8900.1 CHG 440



Section 2  Evaluate and Approve a Part 135 or 91K (Nine Seats or Less) Operator’s Proposed Engine Time-In-Service Interval Extension, Oil Analysis Program, and Engine Trend Monitoring Program


A.    Maintenance: 3351.

B.    Avionics: None.

3-5086    OBJECTIVE.

A.    Purpose. This section provides guidance for an aviation safety inspector (ASI) with a maintenance specialty on how to evaluate the following:

    Proposed engine time-in-service interval extensions,

    Oil analysis programs, and

    Engine trend monitoring programs.

B.    Applicable Engines/Aircraft. The guidance in this section applies to reciprocating and turbine‑engine aircraft operated under Title 14 of the Code of Federal Regulations (14 CFR) part 135, § 135.411(a)(1) or part 91 subpart K (part 91K) (nine seats or less).

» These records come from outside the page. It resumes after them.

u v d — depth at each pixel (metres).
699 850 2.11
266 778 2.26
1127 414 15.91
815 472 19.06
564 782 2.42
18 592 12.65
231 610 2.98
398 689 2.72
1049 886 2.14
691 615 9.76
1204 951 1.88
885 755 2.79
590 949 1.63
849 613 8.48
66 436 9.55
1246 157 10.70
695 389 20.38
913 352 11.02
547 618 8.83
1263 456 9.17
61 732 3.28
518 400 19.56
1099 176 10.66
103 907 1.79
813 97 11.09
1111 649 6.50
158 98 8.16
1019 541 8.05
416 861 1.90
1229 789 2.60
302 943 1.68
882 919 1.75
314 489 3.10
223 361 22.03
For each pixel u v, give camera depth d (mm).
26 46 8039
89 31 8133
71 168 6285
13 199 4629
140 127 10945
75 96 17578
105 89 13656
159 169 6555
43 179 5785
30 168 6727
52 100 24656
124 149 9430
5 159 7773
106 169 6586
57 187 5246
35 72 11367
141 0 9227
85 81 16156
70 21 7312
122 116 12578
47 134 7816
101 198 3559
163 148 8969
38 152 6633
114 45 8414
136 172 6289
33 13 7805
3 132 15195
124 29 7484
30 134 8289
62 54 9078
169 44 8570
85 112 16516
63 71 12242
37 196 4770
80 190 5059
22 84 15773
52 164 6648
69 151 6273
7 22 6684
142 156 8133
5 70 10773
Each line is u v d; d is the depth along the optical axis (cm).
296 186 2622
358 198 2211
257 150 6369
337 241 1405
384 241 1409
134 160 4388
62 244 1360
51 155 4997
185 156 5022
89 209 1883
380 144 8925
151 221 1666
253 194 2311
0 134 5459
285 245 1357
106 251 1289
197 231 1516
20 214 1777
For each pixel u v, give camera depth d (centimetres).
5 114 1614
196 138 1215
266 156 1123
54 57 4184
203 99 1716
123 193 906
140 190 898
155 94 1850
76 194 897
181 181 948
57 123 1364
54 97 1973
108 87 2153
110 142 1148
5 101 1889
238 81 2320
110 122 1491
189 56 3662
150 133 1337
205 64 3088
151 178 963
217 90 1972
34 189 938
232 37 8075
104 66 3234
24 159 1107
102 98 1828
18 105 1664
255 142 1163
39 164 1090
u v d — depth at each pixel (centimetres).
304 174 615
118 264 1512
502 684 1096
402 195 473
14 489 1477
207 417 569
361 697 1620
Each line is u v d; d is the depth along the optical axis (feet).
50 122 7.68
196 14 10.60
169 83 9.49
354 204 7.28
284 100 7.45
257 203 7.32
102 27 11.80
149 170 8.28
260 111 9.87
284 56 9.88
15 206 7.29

3-5087    ENGINE TIME-IN-SERVICE INTERVALS. The engine manufacturer establishes the recommended time-in-service interval, which is an estimated number of hours or hours and cycles (turbines) an engine can safely and reliably operate without exceeding the overhaul service wear limits. Some engine manufacturers refer to recommended time-in-service intervals as time between overhaul (TBO) intervals.


A.    Oil Analysis Programs.

1)    Many operators use oil analysis as a tool for evaluating the health of their engines. Oil sample analysis and oil filter inspections work hand-in-hand to provide the operator with an indication of developing mechanical problems. Although an oil analysis does not identify all developing engine problems, it can provide information indicating that parts are not wearing normally.
2)    The following are examples of typical sources of wear.
a)    The typical sources of wear for reciprocating engines include worn bearings, crankshafts, cylinder walls, oil pump gears, piston pin bushings, piston rings, push rods, rocker arms, valve guides, and valve springs.
b)    The typical sources of wear for turbine engines include worn bearings, bearing seals and retainers, bearing housings, constant speed drives, oil pump gears, and gearbox castings.
3)    When an oil analysis report shows abnormal readings, the operator (or its maintenance provider) should determine the problem and take the appropriate corrective action.

B.    Engine Trend Monitoring Programs.

1)    An engine trend monitoring program is a continuous data collection system that periodically records and analyzes selected engine readings, indications, or conditions. As a result, this program helps to detect deterioration of an engine’s performance due to wear/malfunction of engine components and accessories.
2)    An effective engine trend monitoring program consists of four key procedures:
a)    Data collection,
b)    Data processing,
c)    Analysis, and
d)    Management alerts.
3)    Systems for an engine trend monitoring program differ between reciprocating engines and turbine engines.
a)    Reciprocating Engines. A system for a reciprocating-engine records and analyzes a number of engine-operating indications. (The system may also record other engine conditions.) An engine trend monitoring program for reciprocating engines should address at least three engine areas for monitoring:

1.    Engine case components,

2.    Cylinder assemblies, and

3.    Accessories.

NOTE:  Advisory Circular (AC) 20-105, Reciprocating Engine Power-Loss Accident Prevention and Trend Monitoring, contains additional information about engine trend monitoring programs for reciprocating-engine aircraft.

b)    Turbine Engines. Engine performance data is collected at least once each flying day after the engine parameters stabilize in cruise flight. Generally, there are three types of deviations that warrant further investigation:

1.    Slow gradual changes over several readings,

2.    Rapid changes over a few readings, and

3.    Sudden changes between two readings.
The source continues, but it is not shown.